Government may be forced to take over East Coast rail franchise, Chris Grayling admits
The Government may be forced to run East Coast mainline rail services after the private sector operator “got its numbers wrong,” Chris Grayling has said.
The Transport Secretary told MPs yesterday that the deal with Stagecoach to run the franchise would have to be cut short as the company had “overbid” for the contract.
Speaking in the Commons Mr Grayling added the Government could step in to ensure services continued.
"The problem is that Stagecoach got its numbers wrong. It overbid and is now paying a price," he said.
But the Transport Secretary insisted that it would be the firm that took the financial hit, saying: "Stagecoach will be held to all of its contractual obligations in full."
He added: "It should also act as a stark warning to any company tempted to over-bid in future."
Former Labour transport secretary Lord Adonis slammed the move, accusing Mr Grayling of "undertaking another unjustified bailout of Virgin and Stagecoach at the expense of taxpayers".

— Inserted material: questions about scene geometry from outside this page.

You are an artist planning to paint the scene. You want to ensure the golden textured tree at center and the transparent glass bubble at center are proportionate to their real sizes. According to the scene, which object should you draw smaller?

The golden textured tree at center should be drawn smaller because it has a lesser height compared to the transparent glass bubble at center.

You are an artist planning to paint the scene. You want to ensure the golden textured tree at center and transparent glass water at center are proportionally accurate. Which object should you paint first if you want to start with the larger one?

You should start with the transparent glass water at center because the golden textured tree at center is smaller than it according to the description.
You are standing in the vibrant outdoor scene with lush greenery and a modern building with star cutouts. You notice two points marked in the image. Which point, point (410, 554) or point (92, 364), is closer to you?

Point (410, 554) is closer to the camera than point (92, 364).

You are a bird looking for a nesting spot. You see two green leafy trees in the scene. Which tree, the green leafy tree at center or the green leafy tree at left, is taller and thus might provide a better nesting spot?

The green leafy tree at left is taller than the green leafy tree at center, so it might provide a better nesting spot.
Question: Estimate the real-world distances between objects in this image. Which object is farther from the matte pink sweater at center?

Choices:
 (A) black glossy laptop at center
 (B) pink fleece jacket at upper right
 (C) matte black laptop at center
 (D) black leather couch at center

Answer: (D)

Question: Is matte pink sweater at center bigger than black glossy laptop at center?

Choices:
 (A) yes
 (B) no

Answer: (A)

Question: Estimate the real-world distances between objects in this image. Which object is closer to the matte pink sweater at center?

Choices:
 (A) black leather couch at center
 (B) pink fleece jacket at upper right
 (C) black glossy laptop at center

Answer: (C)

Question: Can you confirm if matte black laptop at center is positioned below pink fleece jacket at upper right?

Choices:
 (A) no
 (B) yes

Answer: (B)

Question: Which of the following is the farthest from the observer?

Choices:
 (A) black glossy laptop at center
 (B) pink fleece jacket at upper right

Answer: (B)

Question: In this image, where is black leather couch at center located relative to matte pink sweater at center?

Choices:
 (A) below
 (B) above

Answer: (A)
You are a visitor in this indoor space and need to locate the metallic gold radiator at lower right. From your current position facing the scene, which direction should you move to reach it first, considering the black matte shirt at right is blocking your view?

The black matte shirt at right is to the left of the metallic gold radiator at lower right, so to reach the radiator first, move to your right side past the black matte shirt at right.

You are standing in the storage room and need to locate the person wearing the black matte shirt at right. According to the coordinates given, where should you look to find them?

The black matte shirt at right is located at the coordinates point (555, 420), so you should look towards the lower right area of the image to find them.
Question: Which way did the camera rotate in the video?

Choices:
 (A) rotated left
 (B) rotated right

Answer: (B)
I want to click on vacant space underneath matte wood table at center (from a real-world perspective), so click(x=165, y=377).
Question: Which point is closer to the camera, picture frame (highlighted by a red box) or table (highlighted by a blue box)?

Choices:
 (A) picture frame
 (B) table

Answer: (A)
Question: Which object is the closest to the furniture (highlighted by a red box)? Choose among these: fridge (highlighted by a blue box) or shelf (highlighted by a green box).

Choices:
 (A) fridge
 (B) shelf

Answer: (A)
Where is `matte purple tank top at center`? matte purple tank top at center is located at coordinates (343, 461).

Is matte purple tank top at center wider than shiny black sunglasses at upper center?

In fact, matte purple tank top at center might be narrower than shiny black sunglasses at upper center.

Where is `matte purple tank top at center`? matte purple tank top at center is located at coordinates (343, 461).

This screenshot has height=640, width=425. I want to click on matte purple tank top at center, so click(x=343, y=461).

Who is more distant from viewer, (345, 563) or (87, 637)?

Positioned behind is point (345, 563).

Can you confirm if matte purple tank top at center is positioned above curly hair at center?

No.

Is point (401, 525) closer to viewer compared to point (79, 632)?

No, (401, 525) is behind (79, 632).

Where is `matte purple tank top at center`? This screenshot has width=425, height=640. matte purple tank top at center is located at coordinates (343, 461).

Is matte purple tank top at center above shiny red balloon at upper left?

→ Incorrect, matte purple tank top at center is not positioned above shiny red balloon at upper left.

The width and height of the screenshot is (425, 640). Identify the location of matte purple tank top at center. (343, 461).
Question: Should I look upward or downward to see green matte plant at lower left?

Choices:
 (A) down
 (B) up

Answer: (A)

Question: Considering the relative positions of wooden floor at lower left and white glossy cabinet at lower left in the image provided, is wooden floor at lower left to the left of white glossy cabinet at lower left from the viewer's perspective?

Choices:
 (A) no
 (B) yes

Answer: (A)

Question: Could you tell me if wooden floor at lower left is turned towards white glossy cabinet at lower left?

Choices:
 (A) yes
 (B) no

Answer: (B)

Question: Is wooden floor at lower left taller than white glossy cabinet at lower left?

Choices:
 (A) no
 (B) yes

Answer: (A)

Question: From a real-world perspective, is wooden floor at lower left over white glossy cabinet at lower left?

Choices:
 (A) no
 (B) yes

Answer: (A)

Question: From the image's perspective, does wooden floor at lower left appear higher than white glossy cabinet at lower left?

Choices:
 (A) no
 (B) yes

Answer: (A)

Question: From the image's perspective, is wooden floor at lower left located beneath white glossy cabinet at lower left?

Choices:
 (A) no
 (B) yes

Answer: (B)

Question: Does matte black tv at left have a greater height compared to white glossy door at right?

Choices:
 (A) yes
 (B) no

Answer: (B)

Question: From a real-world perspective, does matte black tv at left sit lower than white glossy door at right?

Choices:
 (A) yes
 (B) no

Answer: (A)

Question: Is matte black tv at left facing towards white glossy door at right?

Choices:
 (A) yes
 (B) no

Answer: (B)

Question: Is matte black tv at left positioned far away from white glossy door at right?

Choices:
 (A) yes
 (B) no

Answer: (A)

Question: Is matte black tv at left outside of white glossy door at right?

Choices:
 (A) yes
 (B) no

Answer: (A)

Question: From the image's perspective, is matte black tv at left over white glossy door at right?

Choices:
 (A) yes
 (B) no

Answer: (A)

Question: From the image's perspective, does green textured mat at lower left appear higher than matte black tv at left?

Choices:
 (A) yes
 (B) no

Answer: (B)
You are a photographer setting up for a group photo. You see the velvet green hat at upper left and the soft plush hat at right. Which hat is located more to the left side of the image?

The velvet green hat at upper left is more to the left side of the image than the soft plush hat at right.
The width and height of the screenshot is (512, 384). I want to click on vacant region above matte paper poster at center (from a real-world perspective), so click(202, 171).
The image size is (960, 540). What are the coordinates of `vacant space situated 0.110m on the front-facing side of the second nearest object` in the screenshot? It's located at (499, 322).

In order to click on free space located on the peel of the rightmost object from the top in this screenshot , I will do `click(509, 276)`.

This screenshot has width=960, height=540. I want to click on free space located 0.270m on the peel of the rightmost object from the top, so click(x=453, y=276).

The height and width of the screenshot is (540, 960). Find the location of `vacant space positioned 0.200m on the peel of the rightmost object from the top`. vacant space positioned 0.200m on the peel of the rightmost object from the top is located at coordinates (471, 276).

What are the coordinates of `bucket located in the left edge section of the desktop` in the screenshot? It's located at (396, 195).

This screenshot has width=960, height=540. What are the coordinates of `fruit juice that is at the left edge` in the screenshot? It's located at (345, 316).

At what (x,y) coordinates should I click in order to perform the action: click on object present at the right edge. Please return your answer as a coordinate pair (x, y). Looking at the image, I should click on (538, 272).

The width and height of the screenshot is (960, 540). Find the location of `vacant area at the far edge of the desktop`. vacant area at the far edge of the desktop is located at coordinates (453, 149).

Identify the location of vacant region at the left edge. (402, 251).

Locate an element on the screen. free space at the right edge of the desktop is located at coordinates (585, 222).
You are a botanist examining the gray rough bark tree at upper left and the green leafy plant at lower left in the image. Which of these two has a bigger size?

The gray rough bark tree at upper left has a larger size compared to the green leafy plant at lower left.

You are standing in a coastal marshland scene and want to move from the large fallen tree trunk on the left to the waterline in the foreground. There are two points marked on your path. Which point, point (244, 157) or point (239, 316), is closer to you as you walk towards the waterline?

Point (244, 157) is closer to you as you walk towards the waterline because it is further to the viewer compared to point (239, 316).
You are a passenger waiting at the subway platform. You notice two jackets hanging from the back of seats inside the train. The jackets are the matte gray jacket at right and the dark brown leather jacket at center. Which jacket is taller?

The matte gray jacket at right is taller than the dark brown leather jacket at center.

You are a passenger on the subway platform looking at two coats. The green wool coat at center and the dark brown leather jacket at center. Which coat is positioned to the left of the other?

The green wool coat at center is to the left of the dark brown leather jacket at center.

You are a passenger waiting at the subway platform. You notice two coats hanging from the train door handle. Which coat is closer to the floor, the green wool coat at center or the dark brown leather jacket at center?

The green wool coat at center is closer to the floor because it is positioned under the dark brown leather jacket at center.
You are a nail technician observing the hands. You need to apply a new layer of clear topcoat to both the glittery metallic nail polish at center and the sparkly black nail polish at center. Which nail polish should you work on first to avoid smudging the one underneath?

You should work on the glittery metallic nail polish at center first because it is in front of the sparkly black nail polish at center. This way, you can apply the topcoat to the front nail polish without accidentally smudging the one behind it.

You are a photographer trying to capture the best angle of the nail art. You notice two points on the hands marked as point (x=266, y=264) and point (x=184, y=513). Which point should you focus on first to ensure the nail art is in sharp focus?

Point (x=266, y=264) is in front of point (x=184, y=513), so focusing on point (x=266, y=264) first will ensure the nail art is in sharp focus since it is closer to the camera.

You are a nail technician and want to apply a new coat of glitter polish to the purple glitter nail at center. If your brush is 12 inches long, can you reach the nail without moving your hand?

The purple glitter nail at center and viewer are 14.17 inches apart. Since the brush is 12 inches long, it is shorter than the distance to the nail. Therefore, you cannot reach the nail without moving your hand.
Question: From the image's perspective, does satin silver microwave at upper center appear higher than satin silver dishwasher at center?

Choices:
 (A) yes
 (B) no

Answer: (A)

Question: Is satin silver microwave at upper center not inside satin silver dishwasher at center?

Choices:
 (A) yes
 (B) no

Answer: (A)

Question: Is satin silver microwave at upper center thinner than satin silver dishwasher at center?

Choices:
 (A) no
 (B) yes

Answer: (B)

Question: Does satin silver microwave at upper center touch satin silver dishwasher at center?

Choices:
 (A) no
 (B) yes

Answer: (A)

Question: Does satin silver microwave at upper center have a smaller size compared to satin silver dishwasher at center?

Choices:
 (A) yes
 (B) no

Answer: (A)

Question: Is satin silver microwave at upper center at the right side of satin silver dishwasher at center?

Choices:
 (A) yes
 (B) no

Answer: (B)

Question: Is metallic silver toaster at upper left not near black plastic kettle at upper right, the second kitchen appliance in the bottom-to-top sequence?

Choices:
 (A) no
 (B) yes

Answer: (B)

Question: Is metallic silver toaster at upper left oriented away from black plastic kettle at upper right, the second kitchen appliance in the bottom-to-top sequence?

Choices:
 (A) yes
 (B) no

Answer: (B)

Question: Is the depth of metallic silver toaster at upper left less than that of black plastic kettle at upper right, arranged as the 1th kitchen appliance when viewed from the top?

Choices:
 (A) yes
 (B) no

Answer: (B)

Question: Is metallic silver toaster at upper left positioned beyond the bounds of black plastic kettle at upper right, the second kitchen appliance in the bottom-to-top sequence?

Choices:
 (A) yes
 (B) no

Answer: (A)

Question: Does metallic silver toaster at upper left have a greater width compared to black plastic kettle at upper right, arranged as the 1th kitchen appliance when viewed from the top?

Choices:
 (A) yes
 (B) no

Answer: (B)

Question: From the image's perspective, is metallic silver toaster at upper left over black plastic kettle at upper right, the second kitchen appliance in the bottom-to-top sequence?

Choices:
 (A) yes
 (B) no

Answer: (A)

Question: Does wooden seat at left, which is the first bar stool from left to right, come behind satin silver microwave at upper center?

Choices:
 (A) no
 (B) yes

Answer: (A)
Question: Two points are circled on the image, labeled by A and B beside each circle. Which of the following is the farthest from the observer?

He added: "The reason for these disgraceful bailouts we've been seeing from Mr Grayling is because he simply is not prepared to contemplate putting his duty above ideology and substituting for failing private companies a state company."
However, Mr Grayling was adamant that there was "no question of a bailout".
Stagecoach and Virgin were contracted to run the East Coast line from 2015 to 2023, for which they promised to pay the Government £3.3bn.
But Stagecoach, which owns 90% of the joint venture, is now set to lose about £200m on the collapsed deal, equating to more than 20% of its total market value.